For ResNet152, the model parameters for layer four were unfrozen for training. We also added two more layers of fully connected neurons for training. Resnet152 is pre-trained based on 1000 classes and hence its last fully connected layer has output dimensions of 1000. We reduce this output dimension to 500 via another fully connected layer, and an additional fully connected layer further reduces the output dimension to 20, which is the number of classes in our dataset.

For VGG-19, we froze all layers except 34, 35, and 36. As with ResNet152, we added two more layers of fully connected neurons to reduce the output dimension from 1000 to 20.

For all of our transfer learning experiments, we use a batch size of 256 and trained each model for 20 epochs with learning rates of 0.001 and 0.0001. Both ResNet152 and VGG-19 expect image dimensions of \(224\times 224\) and hence we resize our \(256\times 256\) images to \(224\times 224\).
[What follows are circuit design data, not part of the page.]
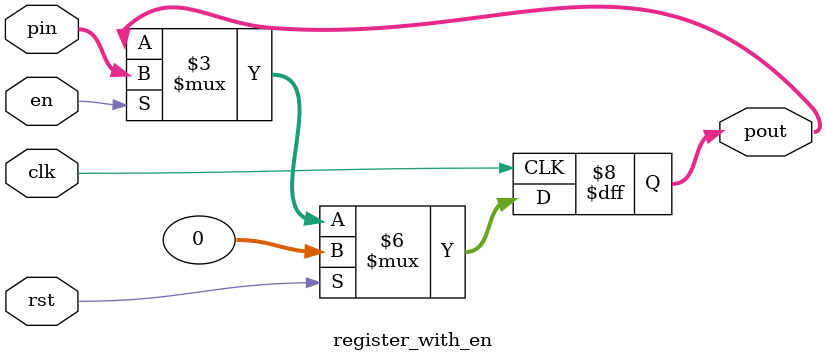
<source format=sv>
module register_with_en(clk,rst,pin,en, pout);
    input clk,rst,en;
    input [31:0] pin;
    output [31:0] pout;
    reg [31:0] pout = 32'd0;
    always @(posedge clk) begin
        if(rst)
            pout <= 32'd0;
        else
            if(en)
                pout <= pin;
    end
endmodule
</source>
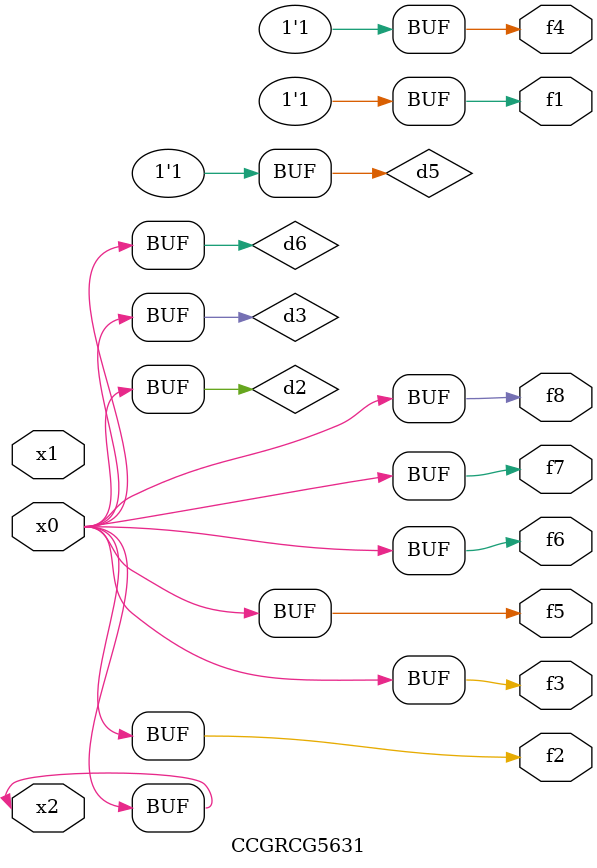
<source format=v>
module CCGRCG5631(
	input x0, x1, x2,
	output f1, f2, f3, f4, f5, f6, f7, f8
);

	wire d1, d2, d3, d4, d5, d6;

	xnor (d1, x2);
	buf (d2, x0, x2);
	and (d3, x0);
	xnor (d4, x1, x2);
	nand (d5, d1, d3);
	buf (d6, d2, d3);
	assign f1 = d5;
	assign f2 = d6;
	assign f3 = d6;
	assign f4 = d5;
	assign f5 = d6;
	assign f6 = d6;
	assign f7 = d6;
	assign f8 = d6;
endmodule

</source>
The performance of these transfer learning models was the best of our deep learning experiments, with ResNet152 achieving an overall accuracy of 0.9150 and VGG-19 doing slightly better at 0.9216. The confusion matrix for VGG-19 is given in Fig. 8; we omit the confusion matrix for ResNet152 since it is similar, but marginally worse. As compared to the other image-based deep learning models we have considered, we see marked improvement in the classification accuracy of the most challenging families, such as Obfuscator.

3.5 Discussion

The results of the malware classification experiments discussed in this section are summarized in Fig. 1. We see that among the deep learning techniques, the image-based pre-trained models, namely, ResNet152 and VGG-19, perform best, with VGG-19 classifying more than 92% of the samples correctly. The best of our other (i.e., not pre-trained) image-based models achieved slightly less than 90% accuracy.

Fig. 1
figure 1

Comparison of results

Although the opcode-based results performed relatively poorly overall, it is interesting to note that they were able to classify some families with higher accuracy than any of the image-based models. This suggests that a model that combines both image features and opcode features might be more effective than either approach individually.

4 Conclusions and Future Work

Malware classification is a fundamental and challenging problem in information security. Previous work has indicated that treating malware executables as images and applying image-based techniques can yield strong classification results.

In this chapter, we provided results from a vast number of learning experiments, comparing deep learning techniques using image-based features to some cases involving opcode features. For our deep learning techniques, we focused on multilayer perceptrons (MLP), convolutional neural networks (CNN), and recurrent neural networks (RNN), including long short-term memory (LSTM) and gated recurrent units (GRU). We also experimented with the image-based transfer learning techniques ResNet152 and VGG-19. Among these techniques, the image-based transfer learning models performed the best, with the best classification accuracy exceeding 92%.

For future work, additional transfer learning experiments would be worthwhile, as there are many more parameters that could be tested. Larger and more diverse datasets could be considered. In addition, it would be interesting to consider both image-based and opcode features as part of a combined classification technique. As noted above, the opcode-based techniques perform worse overall, but they do provide better results for some families that are particularly challenging to distinguish based only on image features.